Along with this study, the research team also conducted another study in parallel using the same pool of subjects to find predict personality traits through fMRI brain scans. They tested personality on five attributes:

  1. Openness to experience: Preference for new experiences and ideas vs. preference for routine and predictability
  2. Conscientiousness: Self-discipline and thoughtfulness vs. spontaneity and flexibility
  3. Extraversion: Sociability and talkativeness vs. shyness and reservation
  4. Agreeableness: Friendliness and helpfulness vs. antagonism and argumentativeness
  5. Neuroticism: Confidence and predisposition to positive emotions vs. nervousness and predisposition to negative emotions

Perhaps unsurprisingly, it did not yield any conclusive results.
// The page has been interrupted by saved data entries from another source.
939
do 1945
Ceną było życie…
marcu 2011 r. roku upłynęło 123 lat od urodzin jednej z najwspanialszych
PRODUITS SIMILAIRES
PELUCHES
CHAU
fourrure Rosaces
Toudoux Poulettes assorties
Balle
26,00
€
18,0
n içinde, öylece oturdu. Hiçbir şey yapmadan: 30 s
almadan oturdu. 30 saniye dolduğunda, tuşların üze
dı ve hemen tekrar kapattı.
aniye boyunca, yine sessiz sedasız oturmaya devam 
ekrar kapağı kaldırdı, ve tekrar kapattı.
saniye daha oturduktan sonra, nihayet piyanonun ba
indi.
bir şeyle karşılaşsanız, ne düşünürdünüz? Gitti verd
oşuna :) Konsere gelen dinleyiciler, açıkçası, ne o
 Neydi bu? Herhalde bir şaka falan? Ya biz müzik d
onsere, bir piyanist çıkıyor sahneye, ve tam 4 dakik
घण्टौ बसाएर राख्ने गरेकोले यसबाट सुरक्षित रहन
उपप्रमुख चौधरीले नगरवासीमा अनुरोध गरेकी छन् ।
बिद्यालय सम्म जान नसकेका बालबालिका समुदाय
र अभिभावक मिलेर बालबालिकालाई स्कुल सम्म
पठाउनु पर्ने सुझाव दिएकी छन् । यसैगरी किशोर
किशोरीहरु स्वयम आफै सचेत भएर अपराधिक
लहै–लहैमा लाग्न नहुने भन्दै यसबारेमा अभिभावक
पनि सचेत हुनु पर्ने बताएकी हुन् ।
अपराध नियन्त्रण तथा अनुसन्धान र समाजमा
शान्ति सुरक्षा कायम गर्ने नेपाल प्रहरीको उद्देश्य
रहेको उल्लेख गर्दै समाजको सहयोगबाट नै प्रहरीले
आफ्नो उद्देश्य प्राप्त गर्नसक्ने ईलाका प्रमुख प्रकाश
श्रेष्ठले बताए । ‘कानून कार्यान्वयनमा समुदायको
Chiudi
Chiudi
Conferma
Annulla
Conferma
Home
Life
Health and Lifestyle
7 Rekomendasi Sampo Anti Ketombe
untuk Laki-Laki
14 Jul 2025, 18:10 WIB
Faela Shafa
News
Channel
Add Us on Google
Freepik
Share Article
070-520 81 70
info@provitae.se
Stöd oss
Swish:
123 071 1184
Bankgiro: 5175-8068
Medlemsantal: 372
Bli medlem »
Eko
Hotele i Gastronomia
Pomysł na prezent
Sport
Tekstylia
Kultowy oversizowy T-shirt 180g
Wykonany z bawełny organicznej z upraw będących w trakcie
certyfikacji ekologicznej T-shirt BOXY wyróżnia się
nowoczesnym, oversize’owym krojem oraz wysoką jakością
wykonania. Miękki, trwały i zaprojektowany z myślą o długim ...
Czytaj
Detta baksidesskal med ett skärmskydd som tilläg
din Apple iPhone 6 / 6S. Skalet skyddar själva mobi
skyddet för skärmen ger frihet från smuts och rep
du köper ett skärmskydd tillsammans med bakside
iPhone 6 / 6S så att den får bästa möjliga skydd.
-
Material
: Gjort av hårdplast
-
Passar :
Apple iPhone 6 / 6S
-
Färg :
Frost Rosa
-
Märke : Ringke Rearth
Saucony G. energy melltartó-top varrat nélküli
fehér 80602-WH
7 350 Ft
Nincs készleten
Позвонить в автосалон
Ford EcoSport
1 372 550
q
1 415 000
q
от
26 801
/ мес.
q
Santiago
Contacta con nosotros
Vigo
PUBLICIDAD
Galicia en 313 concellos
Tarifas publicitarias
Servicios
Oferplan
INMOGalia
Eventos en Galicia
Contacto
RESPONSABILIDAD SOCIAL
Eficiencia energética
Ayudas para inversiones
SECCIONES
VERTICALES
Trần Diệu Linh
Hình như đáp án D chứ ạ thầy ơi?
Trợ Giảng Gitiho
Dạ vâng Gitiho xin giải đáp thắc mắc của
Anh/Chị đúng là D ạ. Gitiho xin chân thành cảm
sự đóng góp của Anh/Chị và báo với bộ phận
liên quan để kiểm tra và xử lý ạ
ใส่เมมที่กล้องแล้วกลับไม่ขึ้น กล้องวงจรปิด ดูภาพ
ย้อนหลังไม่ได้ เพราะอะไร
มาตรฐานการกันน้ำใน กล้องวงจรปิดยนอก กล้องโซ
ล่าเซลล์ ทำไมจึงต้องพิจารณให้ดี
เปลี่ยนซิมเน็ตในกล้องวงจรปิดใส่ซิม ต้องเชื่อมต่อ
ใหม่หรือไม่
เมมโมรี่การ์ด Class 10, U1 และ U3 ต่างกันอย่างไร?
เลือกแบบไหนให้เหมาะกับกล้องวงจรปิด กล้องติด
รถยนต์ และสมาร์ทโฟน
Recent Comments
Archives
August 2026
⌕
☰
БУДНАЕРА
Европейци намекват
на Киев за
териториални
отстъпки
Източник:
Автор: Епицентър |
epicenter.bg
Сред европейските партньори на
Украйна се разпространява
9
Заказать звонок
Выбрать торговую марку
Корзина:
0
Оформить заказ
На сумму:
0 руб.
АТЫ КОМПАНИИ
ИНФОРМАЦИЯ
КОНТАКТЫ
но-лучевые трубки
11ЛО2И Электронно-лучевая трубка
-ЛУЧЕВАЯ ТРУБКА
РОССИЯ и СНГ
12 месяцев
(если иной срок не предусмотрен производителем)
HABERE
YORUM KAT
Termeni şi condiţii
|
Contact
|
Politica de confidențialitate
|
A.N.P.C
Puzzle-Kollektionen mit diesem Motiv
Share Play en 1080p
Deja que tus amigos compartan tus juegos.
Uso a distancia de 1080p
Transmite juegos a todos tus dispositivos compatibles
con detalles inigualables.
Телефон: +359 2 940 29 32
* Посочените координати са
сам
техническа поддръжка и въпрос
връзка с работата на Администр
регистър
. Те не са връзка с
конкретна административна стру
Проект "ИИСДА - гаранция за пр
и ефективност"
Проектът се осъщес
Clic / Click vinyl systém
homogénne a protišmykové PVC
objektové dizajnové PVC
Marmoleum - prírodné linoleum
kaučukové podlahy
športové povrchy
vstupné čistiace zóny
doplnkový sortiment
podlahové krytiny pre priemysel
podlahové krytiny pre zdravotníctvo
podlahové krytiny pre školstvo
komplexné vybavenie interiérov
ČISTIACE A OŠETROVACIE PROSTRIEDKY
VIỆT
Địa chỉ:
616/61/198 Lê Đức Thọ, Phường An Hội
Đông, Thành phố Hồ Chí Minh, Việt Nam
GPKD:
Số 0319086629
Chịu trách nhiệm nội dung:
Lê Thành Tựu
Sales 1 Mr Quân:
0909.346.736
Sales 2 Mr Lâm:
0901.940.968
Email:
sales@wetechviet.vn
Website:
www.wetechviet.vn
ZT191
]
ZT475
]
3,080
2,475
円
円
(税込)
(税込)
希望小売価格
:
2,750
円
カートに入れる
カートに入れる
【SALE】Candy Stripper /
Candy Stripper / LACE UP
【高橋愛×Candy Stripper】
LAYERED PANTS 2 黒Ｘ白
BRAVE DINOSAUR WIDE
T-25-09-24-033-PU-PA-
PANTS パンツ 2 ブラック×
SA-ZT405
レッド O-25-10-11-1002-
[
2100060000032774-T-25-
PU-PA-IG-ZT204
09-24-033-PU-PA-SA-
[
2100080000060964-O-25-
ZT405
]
Professor Dubois reported: “The personality scores in the database are just from short, self-report questionnaires; That's not going to be a very accurate measure of personality to begin with, so it is no wonder we cannot predict it well from the MRI data.”
 
IQ on the other hand changes very little in weeks, months or even years and being tested in an objective manner gives it a more concrete standard to be able to test upon. When thinking about the applications for this, one may come to the idea of using it to determine the aptitude of students before they go into schooling to determine what type of teaching style is best suited for the students or if they are suited to skip grades. Perhaps along with standardized testing, such screening would be utilized. It is still just speculation but the possible implications are potentially heavy.